* _Direction_
Could you copy, character for character, every line of the records from the one containing "phylum: Chordata" through the last line of the records, including both?

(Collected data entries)
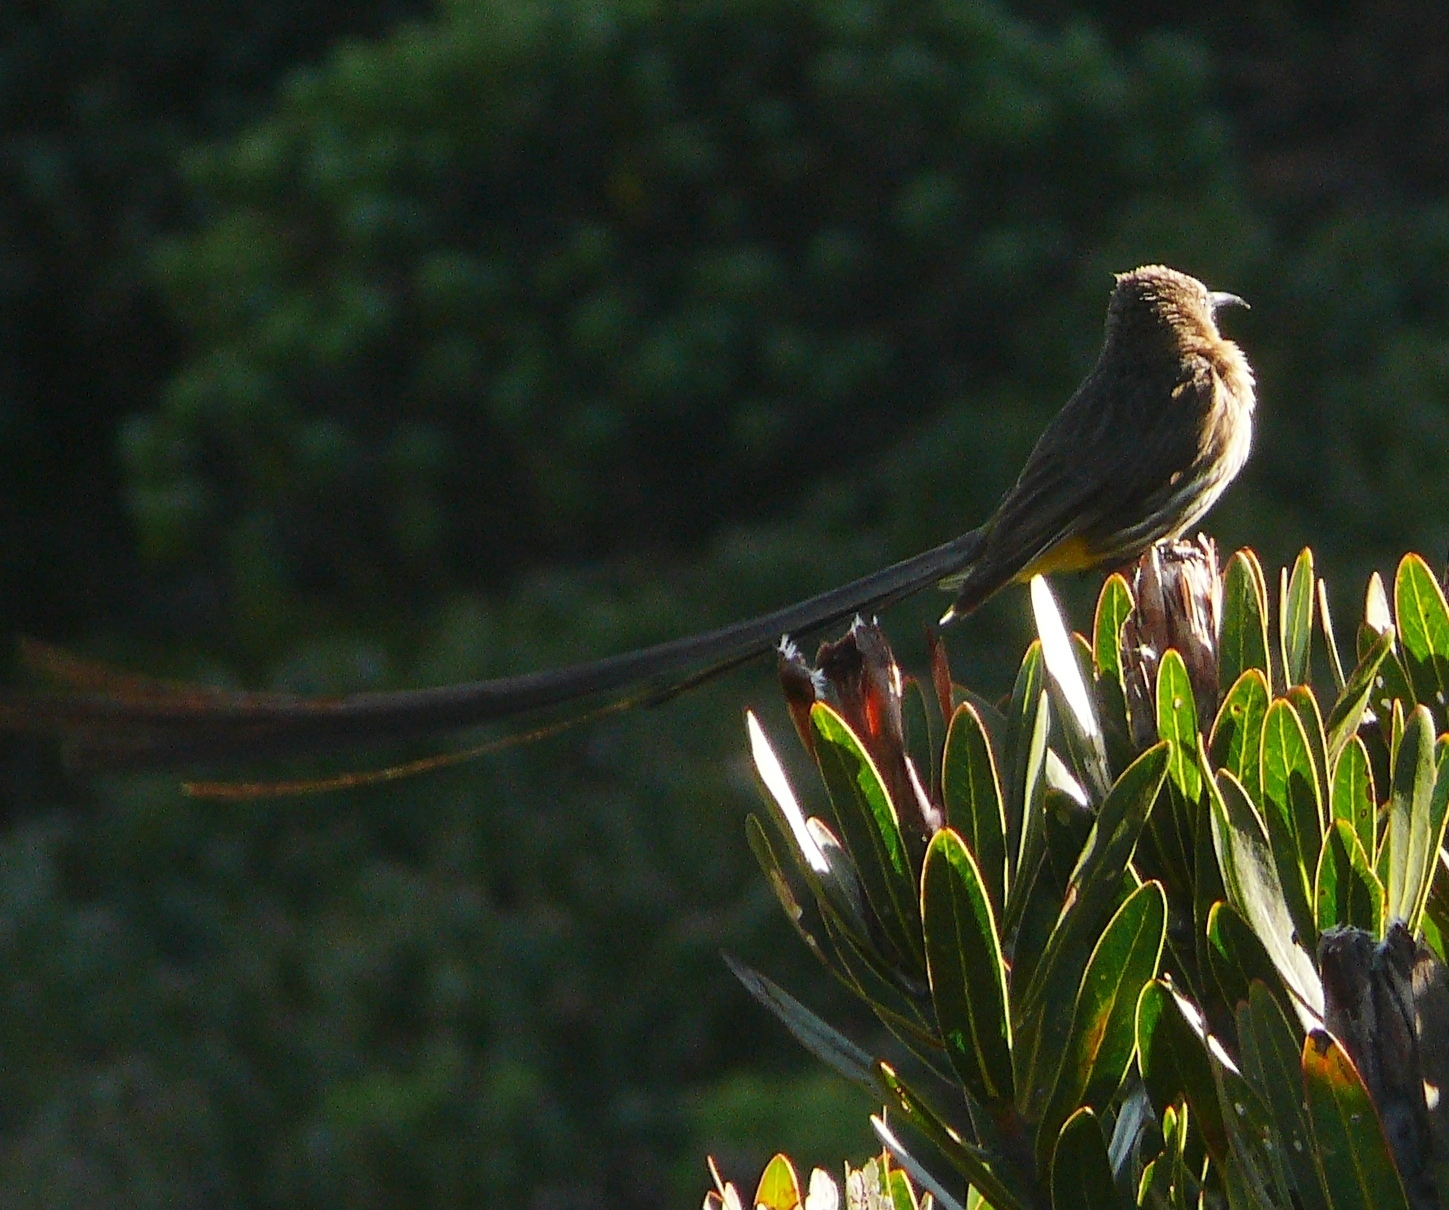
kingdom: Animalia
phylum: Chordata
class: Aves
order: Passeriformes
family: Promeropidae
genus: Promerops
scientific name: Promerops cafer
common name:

* _Problem solution_
phylum: Chordata
class: Aves
order: Passeriformes
family: Promeropidae
genus: Promerops
scientific name: Promerops cafer
common name:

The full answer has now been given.